───── Texto para revisar ─────

Jesús fue llevado al desierto por el Espíritu, empieza hoy el Evangelio. Sucede después del
Bautismo en el Jordán. Allí Jesús escuchó la voz que le llamaba “mi hijo amado, el elegido”. ¿Por
qué precisamente después se va Jesús al desierto llevado por el Espíritu? ¿Es que no fue suficiente
con la experiencia del Jordán? Esta secuencia expresa una ley de vida, especialmente en la
experiencia religiosa: Dios nos elige gratuitamente, pero nosotros debemos responder eligiéndolo a
Él, y esta respuesta debe superar enormes dificultades y tentaciones, es una verdadera lucha, un
camino por el desierto. En Jesús, hijo de Dios, pero hombre en sentido pleno, también es así. Por
ello, estas tentaciones no son sólo experiencias puntuales que Jesús sintió una vez y superó para
siempre, sino que son las tentaciones permanentes de todo su ministerio, que son además las
tentaciones básicas o axiales a las que estamos sometidos todos los seres humanos.

───── Registros proporcionados ─────

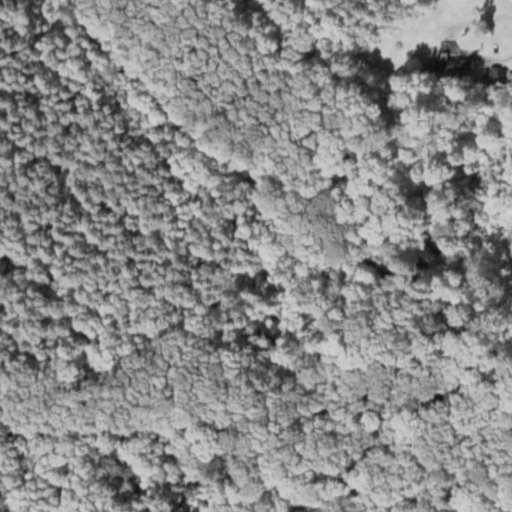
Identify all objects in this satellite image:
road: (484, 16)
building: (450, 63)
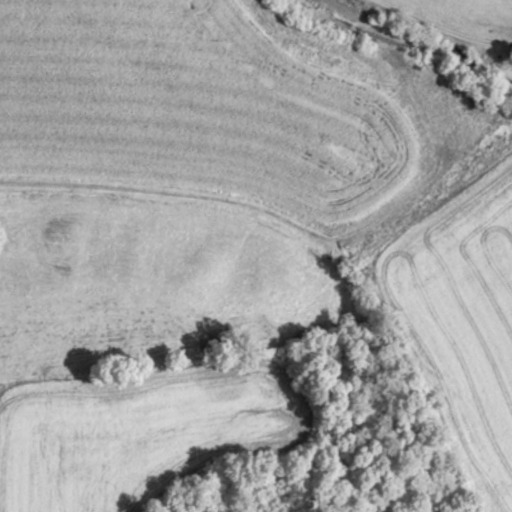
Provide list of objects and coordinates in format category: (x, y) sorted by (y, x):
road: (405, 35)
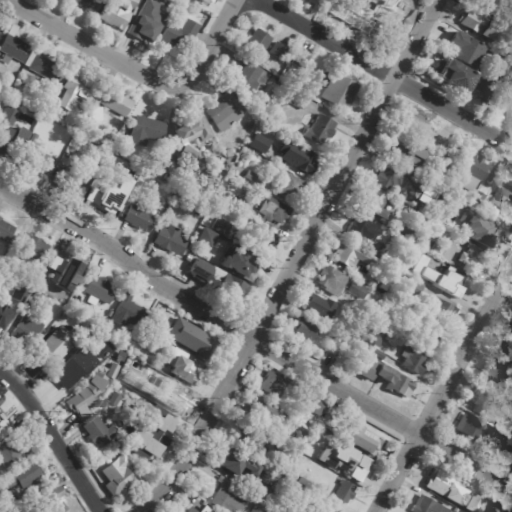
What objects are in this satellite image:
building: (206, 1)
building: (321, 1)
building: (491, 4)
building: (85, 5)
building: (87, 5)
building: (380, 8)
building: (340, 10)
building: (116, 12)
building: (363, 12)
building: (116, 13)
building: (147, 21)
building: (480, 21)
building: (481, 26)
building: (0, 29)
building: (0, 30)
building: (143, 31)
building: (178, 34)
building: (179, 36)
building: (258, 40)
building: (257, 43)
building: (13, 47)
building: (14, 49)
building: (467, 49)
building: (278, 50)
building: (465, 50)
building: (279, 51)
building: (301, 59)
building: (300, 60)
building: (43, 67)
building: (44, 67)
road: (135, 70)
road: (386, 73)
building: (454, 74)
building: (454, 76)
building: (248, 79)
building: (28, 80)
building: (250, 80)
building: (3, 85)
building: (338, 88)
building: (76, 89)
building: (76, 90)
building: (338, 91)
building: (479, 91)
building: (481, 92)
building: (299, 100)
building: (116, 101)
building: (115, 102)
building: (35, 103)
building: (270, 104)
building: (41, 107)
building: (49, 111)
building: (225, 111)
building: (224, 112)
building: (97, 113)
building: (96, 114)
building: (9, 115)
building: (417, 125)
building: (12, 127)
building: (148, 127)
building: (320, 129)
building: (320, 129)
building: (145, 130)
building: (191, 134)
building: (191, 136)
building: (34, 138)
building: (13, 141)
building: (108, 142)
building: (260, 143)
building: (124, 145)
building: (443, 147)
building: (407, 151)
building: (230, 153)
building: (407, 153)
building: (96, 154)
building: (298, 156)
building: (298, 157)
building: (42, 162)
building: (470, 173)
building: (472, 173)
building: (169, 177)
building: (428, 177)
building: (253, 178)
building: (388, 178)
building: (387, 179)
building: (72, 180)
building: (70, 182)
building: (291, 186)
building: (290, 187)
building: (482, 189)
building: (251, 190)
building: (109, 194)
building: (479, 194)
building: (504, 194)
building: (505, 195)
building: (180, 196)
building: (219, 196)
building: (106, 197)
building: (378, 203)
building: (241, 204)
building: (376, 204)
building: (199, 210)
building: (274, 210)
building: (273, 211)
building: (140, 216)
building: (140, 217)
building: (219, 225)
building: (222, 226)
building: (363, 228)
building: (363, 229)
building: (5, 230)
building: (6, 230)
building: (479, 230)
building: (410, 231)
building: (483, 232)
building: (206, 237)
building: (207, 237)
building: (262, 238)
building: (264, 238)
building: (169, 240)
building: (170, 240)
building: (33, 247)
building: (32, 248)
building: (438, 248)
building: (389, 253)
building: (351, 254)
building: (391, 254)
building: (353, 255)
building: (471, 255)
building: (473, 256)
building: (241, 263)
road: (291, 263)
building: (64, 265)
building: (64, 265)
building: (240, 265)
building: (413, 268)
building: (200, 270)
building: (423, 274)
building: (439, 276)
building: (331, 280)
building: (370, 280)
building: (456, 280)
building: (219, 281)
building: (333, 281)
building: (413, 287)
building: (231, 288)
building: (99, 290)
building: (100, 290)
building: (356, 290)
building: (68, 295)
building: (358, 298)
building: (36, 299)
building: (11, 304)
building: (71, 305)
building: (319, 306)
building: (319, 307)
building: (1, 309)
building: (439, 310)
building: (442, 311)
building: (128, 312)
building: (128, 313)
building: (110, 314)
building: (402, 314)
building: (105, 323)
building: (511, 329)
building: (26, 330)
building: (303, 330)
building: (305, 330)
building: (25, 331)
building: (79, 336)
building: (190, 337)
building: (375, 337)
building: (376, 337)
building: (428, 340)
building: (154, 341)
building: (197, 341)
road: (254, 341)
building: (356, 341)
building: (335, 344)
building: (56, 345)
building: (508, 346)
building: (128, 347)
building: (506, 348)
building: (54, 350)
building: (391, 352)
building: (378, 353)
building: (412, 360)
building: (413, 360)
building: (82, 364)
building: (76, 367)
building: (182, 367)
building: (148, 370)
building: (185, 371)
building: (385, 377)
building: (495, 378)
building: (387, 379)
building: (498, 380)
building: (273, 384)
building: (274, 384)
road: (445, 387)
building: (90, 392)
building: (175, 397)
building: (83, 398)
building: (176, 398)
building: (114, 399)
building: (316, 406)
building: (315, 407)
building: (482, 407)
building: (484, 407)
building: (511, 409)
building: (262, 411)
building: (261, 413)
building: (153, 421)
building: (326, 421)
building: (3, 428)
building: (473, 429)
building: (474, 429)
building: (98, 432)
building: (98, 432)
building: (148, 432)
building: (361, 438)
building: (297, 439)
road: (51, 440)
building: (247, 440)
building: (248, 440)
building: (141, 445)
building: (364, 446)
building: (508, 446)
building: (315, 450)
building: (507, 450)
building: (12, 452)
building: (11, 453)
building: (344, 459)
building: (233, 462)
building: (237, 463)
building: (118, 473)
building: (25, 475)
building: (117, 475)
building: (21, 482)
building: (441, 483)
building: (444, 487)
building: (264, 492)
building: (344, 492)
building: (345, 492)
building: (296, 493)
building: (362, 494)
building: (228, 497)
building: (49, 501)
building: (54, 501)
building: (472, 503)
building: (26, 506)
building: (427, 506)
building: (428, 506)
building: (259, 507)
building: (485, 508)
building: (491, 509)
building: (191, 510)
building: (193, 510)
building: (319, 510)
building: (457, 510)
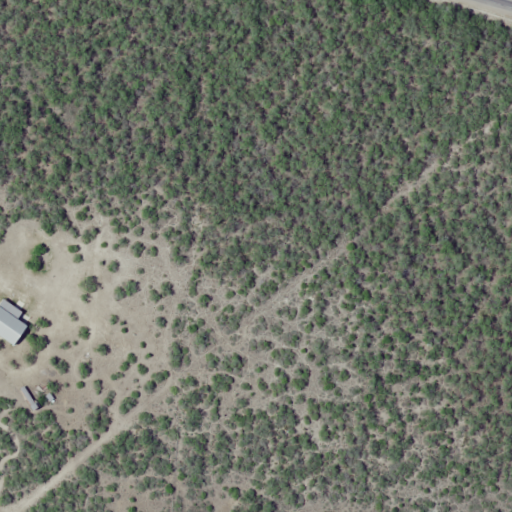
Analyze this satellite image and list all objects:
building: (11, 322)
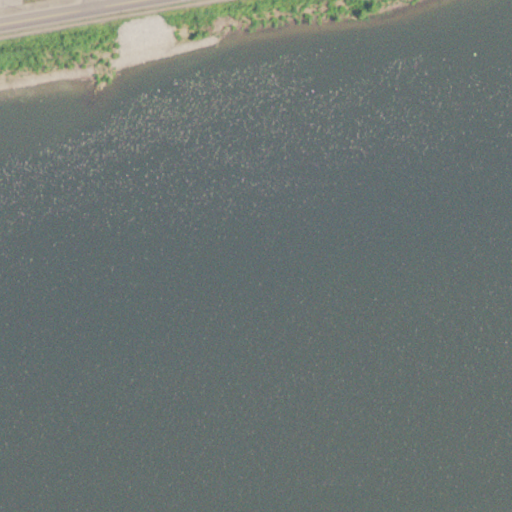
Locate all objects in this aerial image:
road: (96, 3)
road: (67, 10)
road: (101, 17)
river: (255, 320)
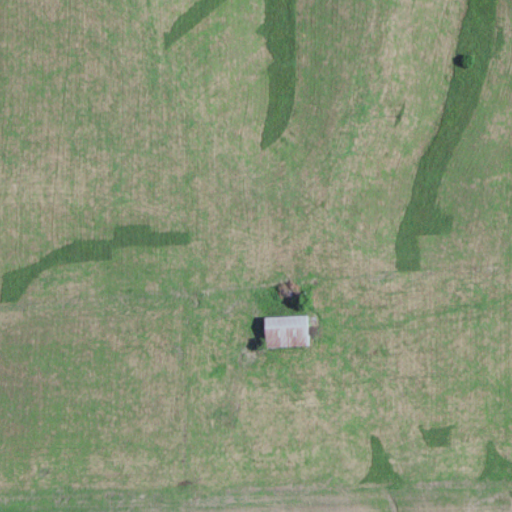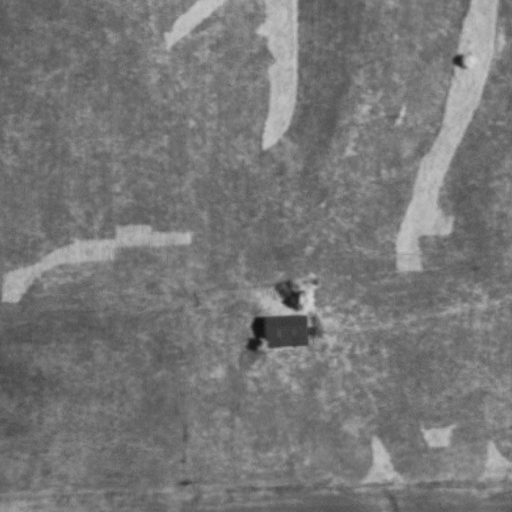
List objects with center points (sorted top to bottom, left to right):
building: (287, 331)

─────
───── Registros proporcionados ─────

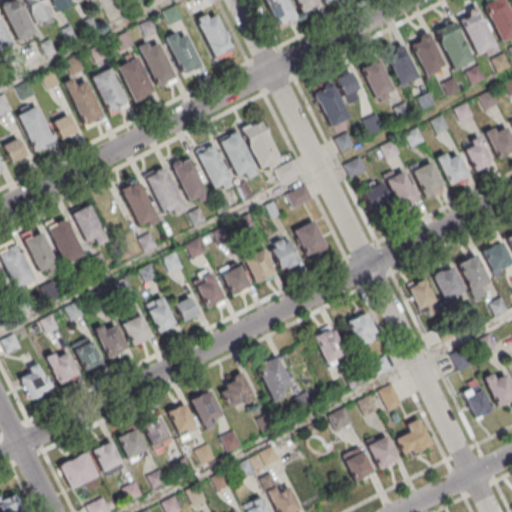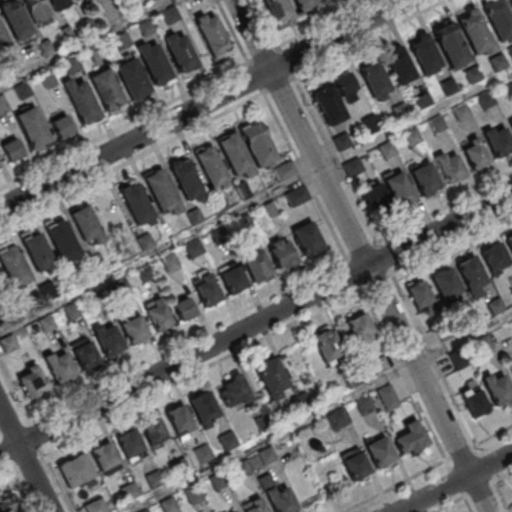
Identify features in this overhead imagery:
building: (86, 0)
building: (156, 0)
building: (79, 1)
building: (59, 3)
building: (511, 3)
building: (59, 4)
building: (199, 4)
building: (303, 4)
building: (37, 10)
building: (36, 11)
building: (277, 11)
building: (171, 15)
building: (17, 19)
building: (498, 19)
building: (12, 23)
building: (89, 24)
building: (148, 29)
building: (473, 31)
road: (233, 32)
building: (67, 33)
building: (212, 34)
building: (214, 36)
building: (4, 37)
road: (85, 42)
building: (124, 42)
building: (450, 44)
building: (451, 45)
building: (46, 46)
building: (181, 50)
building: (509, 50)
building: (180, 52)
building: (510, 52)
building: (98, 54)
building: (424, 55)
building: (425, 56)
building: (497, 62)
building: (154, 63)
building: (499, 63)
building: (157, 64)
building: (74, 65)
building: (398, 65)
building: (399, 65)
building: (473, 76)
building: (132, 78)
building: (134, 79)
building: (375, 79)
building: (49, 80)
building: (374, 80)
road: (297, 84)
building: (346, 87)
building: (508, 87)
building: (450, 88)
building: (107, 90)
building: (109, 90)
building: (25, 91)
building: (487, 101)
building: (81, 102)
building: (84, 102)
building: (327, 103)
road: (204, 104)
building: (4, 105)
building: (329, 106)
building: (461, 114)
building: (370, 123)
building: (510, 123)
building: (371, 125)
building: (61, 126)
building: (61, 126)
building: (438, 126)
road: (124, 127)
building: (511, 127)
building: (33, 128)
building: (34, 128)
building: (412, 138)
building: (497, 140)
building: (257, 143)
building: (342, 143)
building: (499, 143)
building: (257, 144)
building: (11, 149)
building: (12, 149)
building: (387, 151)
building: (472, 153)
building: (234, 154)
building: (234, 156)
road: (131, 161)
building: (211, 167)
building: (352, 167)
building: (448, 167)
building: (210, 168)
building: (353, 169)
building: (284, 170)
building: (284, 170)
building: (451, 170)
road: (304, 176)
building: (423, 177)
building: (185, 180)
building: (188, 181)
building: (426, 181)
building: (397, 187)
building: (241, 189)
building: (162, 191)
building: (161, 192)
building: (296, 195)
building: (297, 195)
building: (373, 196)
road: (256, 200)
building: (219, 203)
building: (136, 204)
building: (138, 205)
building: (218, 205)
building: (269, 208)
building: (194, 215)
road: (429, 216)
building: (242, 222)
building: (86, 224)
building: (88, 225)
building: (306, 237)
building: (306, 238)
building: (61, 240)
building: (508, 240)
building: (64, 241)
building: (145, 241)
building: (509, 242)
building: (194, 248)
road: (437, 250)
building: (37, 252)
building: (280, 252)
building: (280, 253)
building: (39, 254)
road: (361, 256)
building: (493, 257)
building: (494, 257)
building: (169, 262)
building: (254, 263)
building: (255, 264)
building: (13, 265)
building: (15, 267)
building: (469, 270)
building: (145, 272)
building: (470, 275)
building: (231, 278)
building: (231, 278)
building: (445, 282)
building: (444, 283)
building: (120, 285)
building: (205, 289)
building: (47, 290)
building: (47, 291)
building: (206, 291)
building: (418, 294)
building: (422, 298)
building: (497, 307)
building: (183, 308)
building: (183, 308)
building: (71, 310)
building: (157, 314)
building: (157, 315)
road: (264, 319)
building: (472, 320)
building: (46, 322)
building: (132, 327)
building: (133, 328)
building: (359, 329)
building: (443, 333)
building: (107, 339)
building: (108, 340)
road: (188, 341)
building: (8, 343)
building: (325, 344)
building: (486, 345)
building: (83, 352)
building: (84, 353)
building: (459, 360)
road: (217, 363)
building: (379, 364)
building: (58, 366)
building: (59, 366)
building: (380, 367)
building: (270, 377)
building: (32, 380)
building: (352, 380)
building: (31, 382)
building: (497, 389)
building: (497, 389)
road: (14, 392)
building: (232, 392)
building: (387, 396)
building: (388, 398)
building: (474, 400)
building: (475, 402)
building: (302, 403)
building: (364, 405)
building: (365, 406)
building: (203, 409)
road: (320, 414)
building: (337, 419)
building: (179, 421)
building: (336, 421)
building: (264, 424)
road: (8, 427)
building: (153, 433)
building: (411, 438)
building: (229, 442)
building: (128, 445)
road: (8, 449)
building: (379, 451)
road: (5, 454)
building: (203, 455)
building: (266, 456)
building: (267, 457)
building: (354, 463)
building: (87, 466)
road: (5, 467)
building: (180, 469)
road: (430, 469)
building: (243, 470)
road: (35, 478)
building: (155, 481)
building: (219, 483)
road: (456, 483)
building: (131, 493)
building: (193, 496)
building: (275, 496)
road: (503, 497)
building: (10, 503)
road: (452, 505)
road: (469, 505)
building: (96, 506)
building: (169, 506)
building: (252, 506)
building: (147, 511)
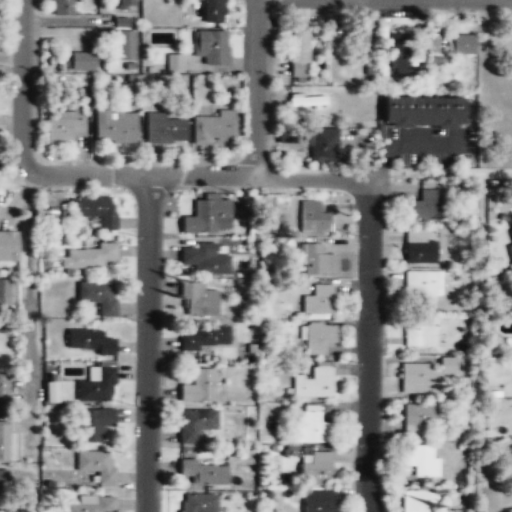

─────

■ **Consigna**: Por favor, retoma el texto sobre las tentaciones de Jesús en el desierto a partir de su última oración. Los registros no guardan relación con el texto.

■ **Tu respuesta**:
Que las piedras se conviertan en pan es la tentación ligada a nuestras necesidades y a nuestra
debilidad, la de usar del poder de que disponemos (y todos disponemos de alguno: responsabilidad,
capacidad de decisión, conocimientos, etc.) en propio beneficio y no para aquello que se nos ha
concedido. El tentador dice: “Si eres el Hijo de Dios...” La tentación a veces nos quiere convencer
halagándonos: oye, que eres el director, para algo te han dado la responsabilidad, además tú tienes
también tus necesidades, el que parte y reparte se lleva la mejor parte... Pero las piedras no son pan
y yo no tengo derecho a cambiar las cosas simplemente en beneficio propio. Un ejemplo claro es la
“mordida”, el policía, o el funcionario, o quien sea, que abusa de su posición para sacar beneficios
extra.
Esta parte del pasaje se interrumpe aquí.